What happens if you do not proper plan your food shopping and come home realising you actually still have a lot of veggies in the fridge? 
You need to use up all of them, because one aspect about fresh ingredients is, that they do not stay fresh that long.  So this happened to me one weekend and i had an idea, how to use up all my veggies at once, but still not have boring gratin/soup or just cooked greens.
Level: EASY (but time consuming)
What you need: (3 portions)
12 small potatoes (swedish)
1/2 zucchini
3 Pastinakes
Cocktail Tomatoes
4 cloves Garlic
Fresh Oregano
3 Tbsp Olive Oil
1 Tbsp Lemon Juice
Salt/Pepper
Creme Fresh (optional)
Toothpicks
Start washing your veggies and cutting them into slices. First you cut the potatoes and between each slice you put zucchini or pastinake. Stick the slices on a toothpick in correct order.
It can take a while to cut and stick all veggies, but once you are done there is not much work left.
Add Olive Oil and lemon Juice in a small bowl. Hack the oregano in small pieces and add on your pressed! garlic.
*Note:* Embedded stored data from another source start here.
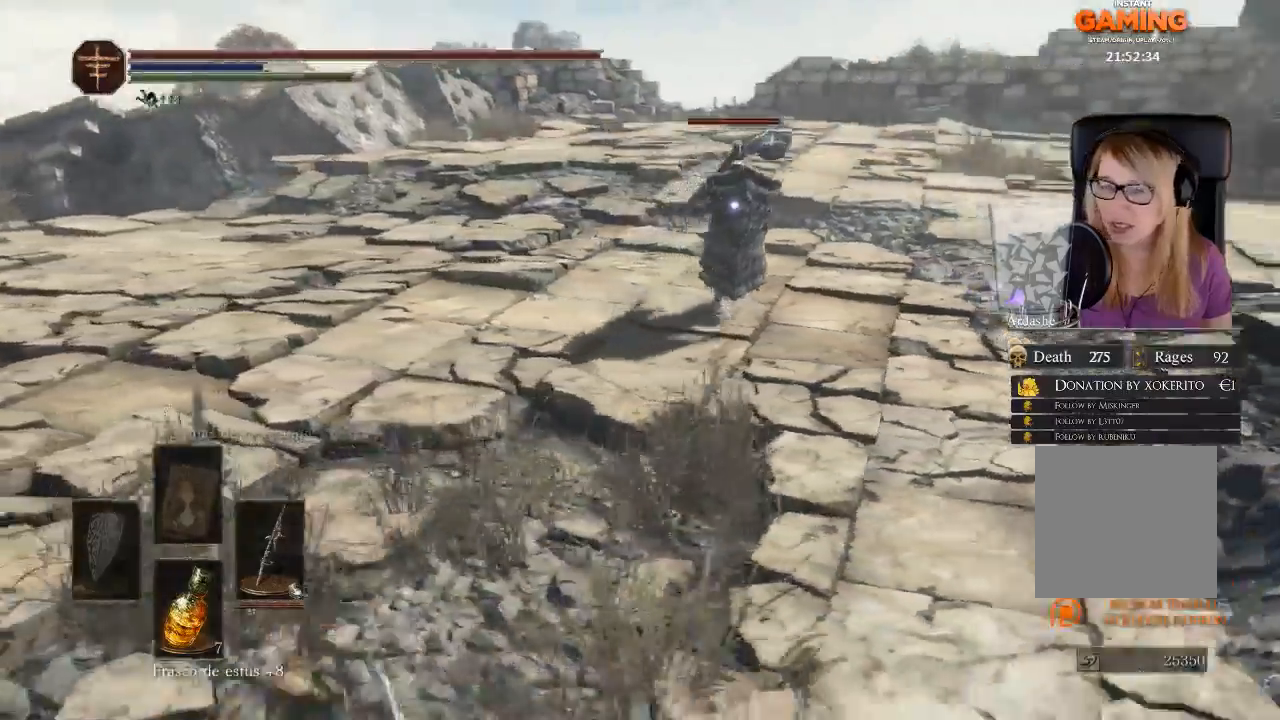
{"buttons": [], "left_stick": "up-left", "right_stick": "center", "events": []}
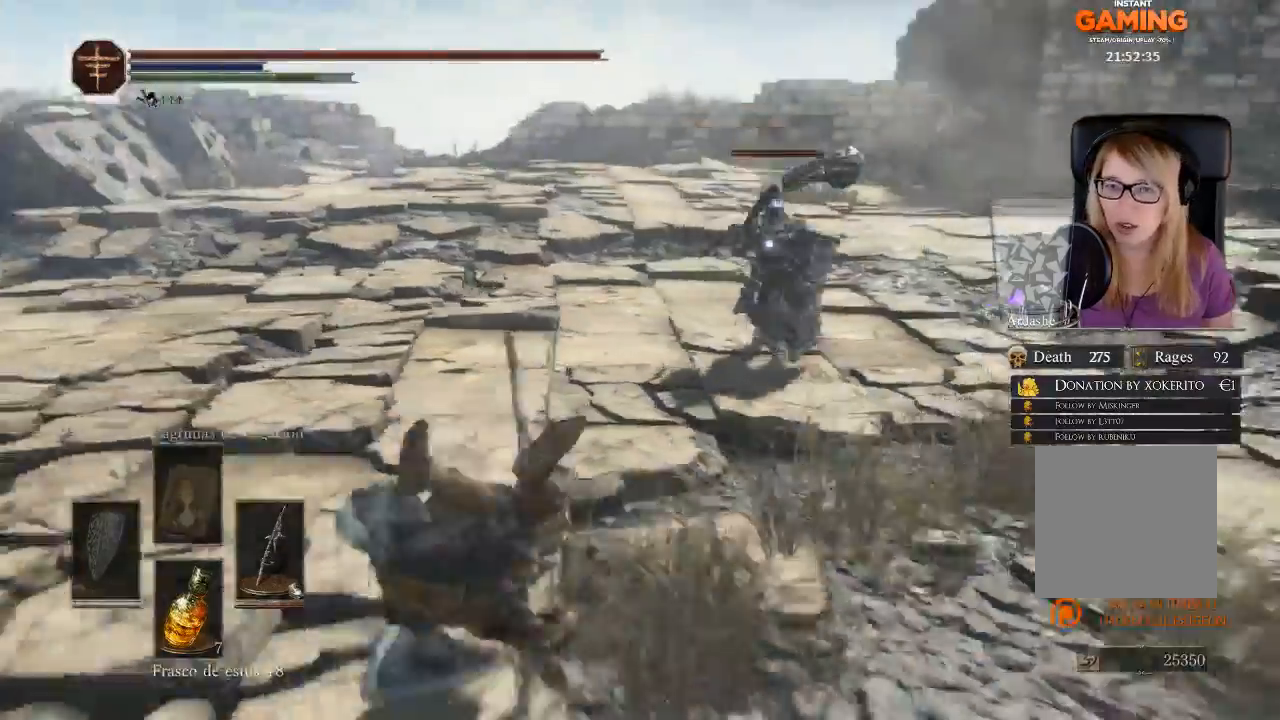
{"buttons": [], "left_stick": "left", "right_stick": "center", "events": [[67, "left_stick", "left"], [133, "B", "down"], [467, "B", "up"]]}
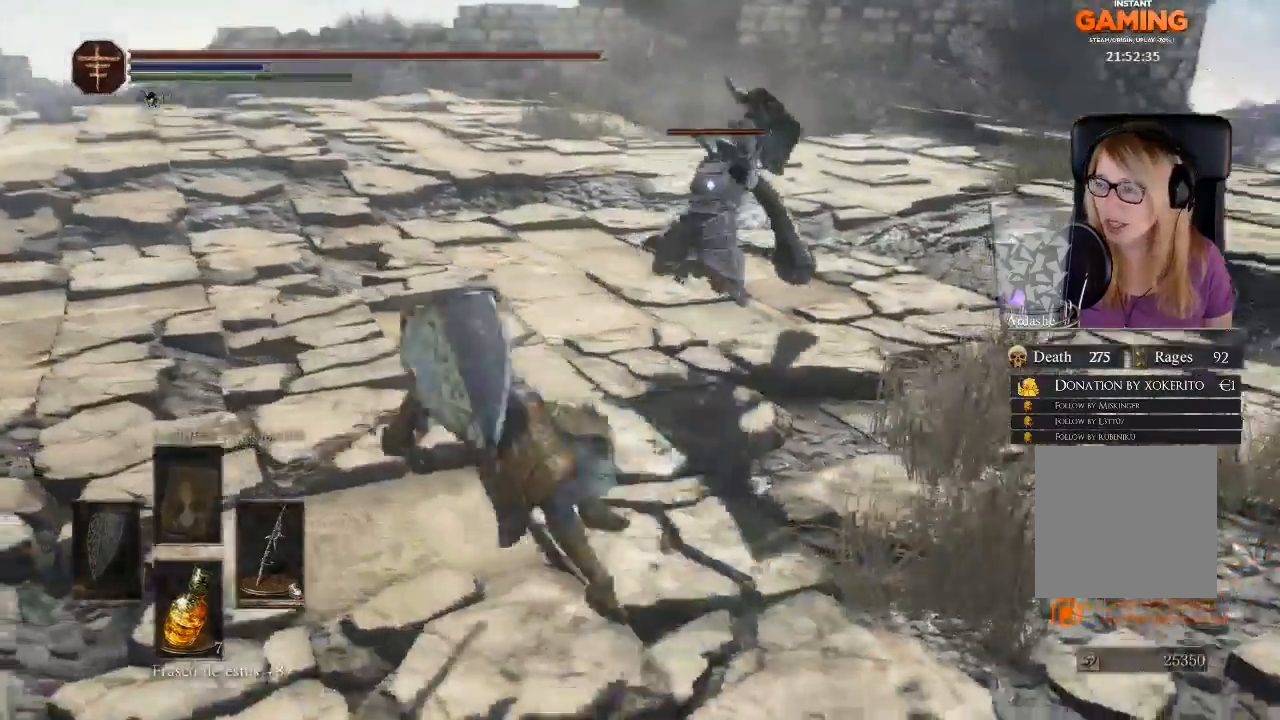
{"buttons": [], "left_stick": "left", "right_stick": "center", "events": [[367, "B", "down"], [467, "B", "up"]]}
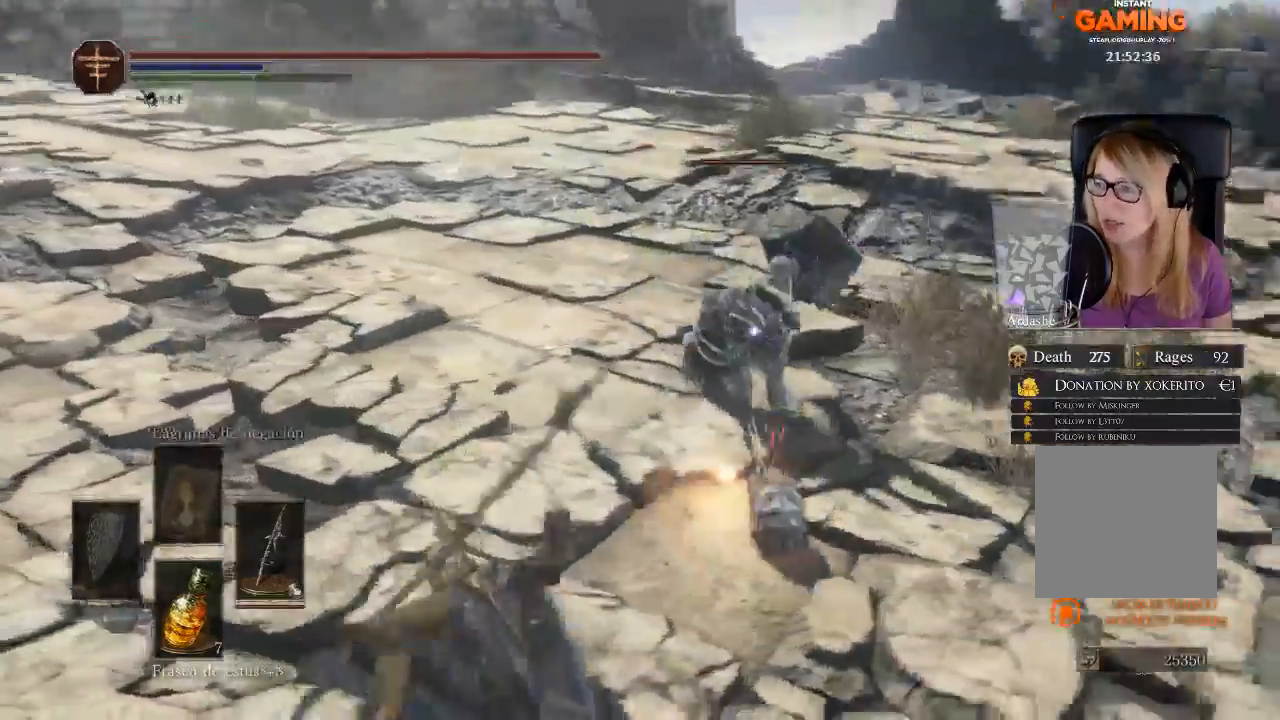
{"buttons": [], "left_stick": "left", "right_stick": "center", "events": []}
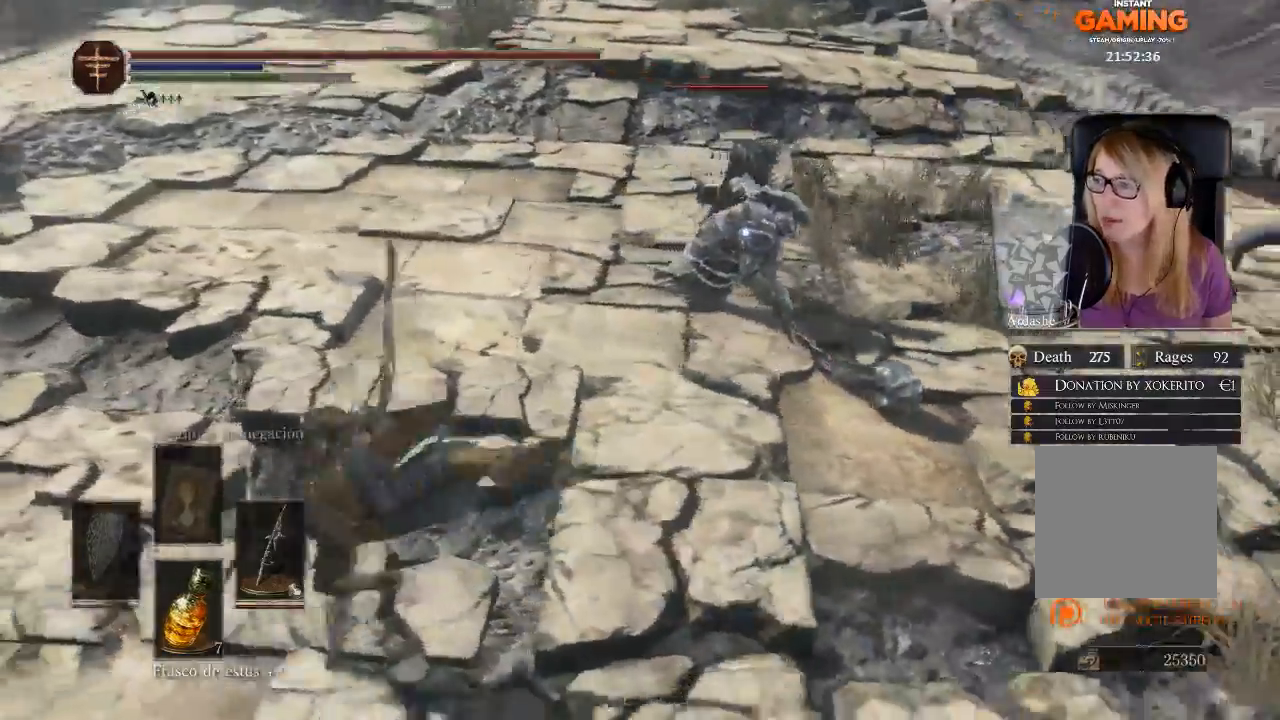
{"buttons": [], "left_stick": "left", "right_stick": "center", "events": []}
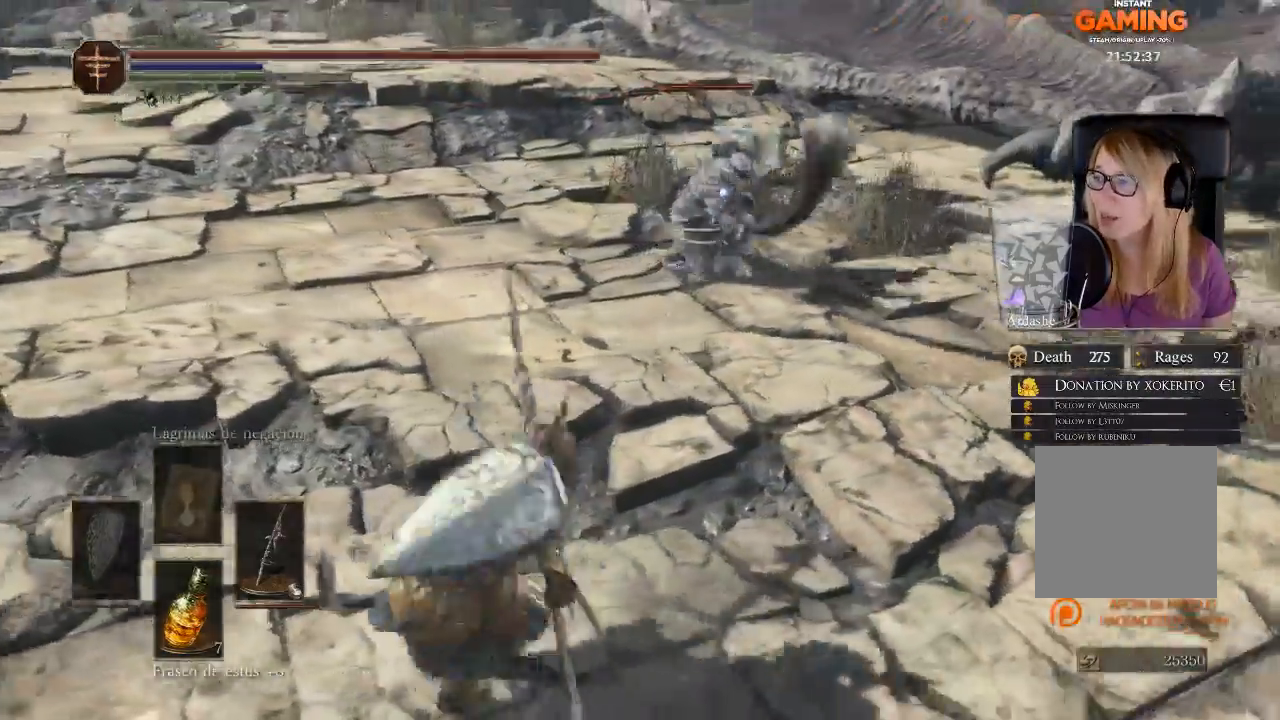
{"buttons": [], "left_stick": "left", "right_stick": "center", "events": [[33, "B", "down"], [267, "B", "up"]]}
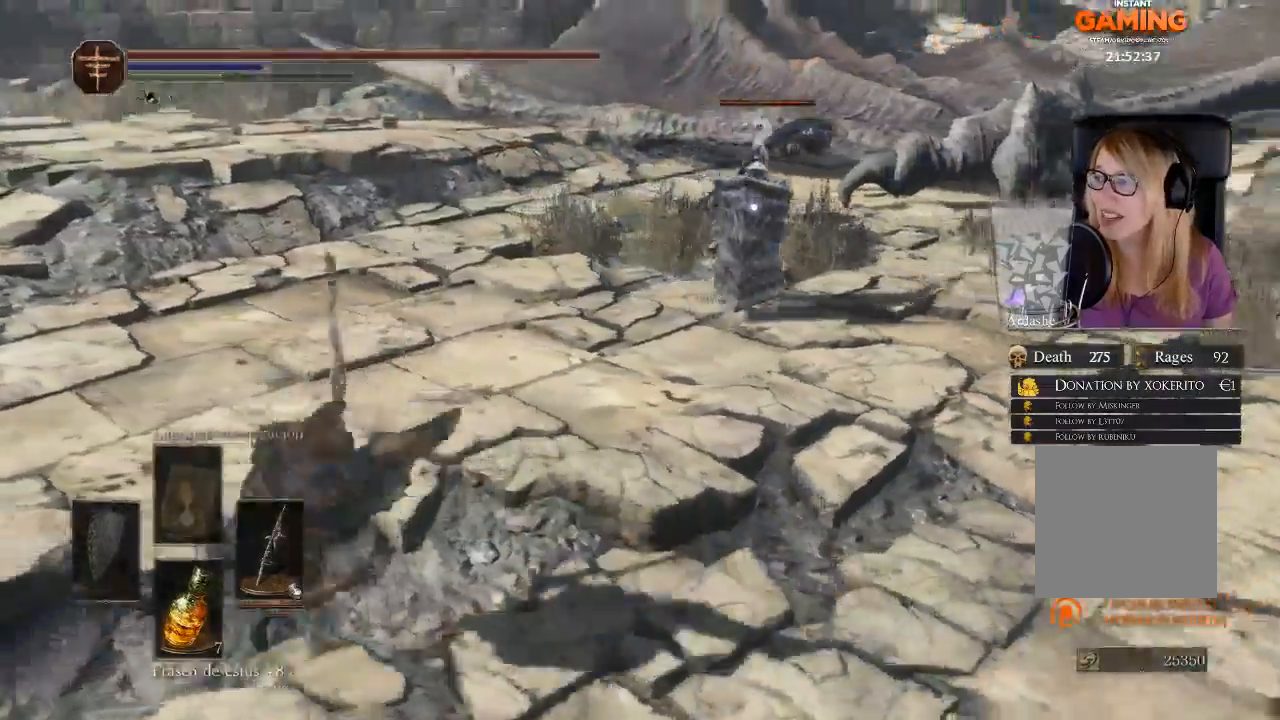
{"buttons": [], "left_stick": "left", "right_stick": "center", "events": []}
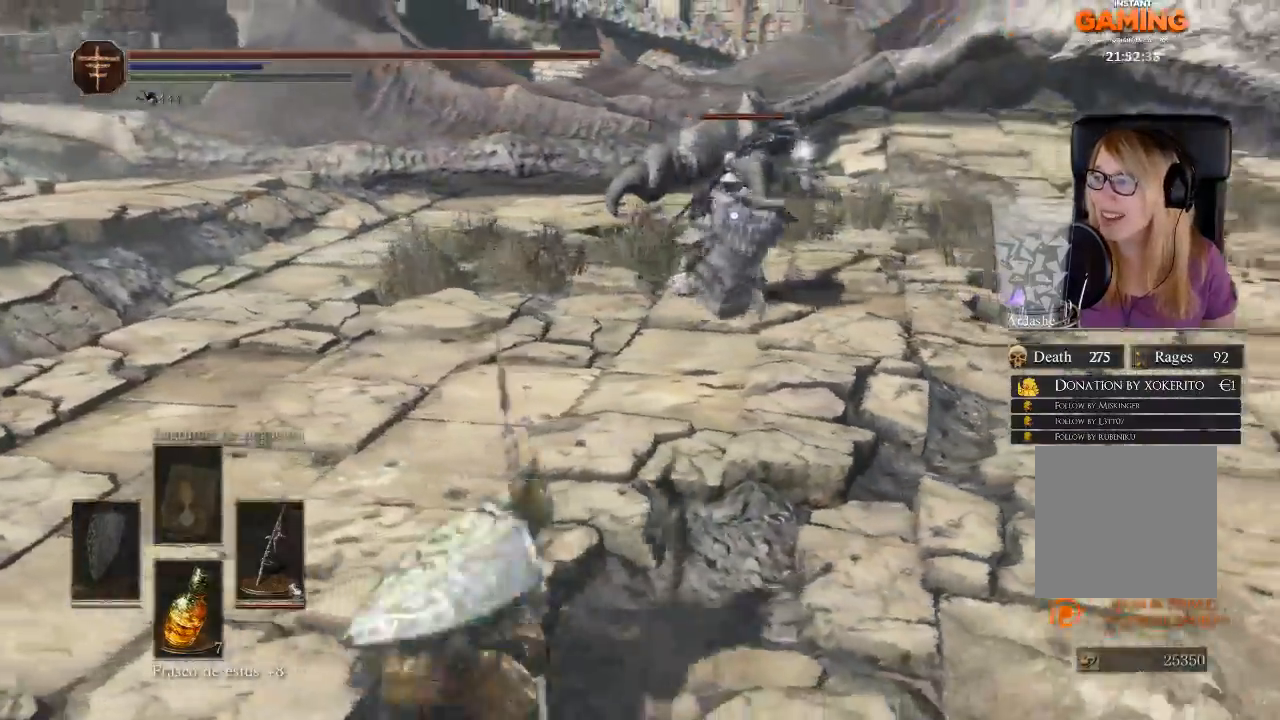
{"buttons": [], "left_stick": "down-left", "right_stick": "center", "events": [[67, "left_stick", "down-left"]]}
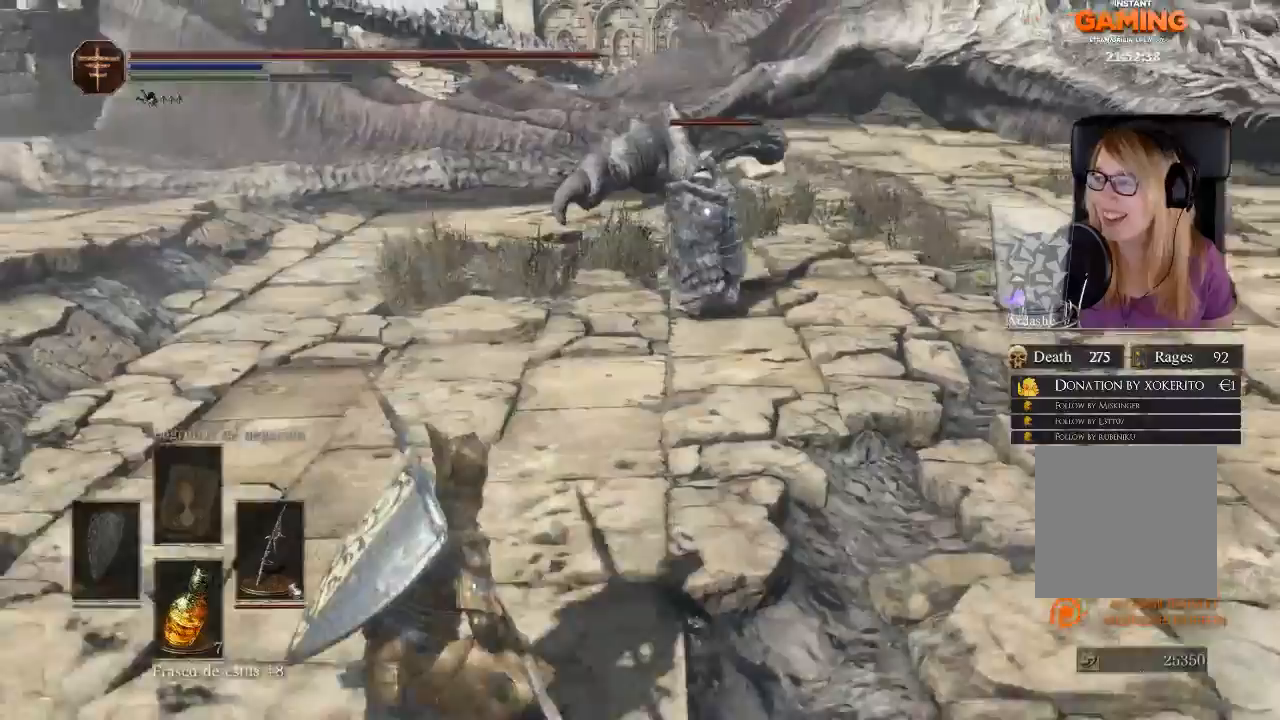
{"buttons": [], "left_stick": "left", "right_stick": "center", "events": [[233, "left_stick", "left"]]}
Stir well and add some salt.
Of course you can also use less garlic if you like, but since potatoes taste almost like nothing, i like to add a bit more.
Arrange all veggie sticks in a baking dish and add tomatoes in between. Spread your garlic/oregano marinate all over the vegetables.
Preheat the oven to 120°c. This is quite low, so the vegetables can cook slowly and keep their vitamins. Cover the form with aluminium foil, so the sticks don't dry out.
Bake for 90min, yes that's long, but worth it.
Remove the foil and marinate all once more with a bit of lemon juice and oil.
Increase the heat to 170°c and bake for another 15min, so they get more crispy.
Serve with creme fresh or enjoy pure!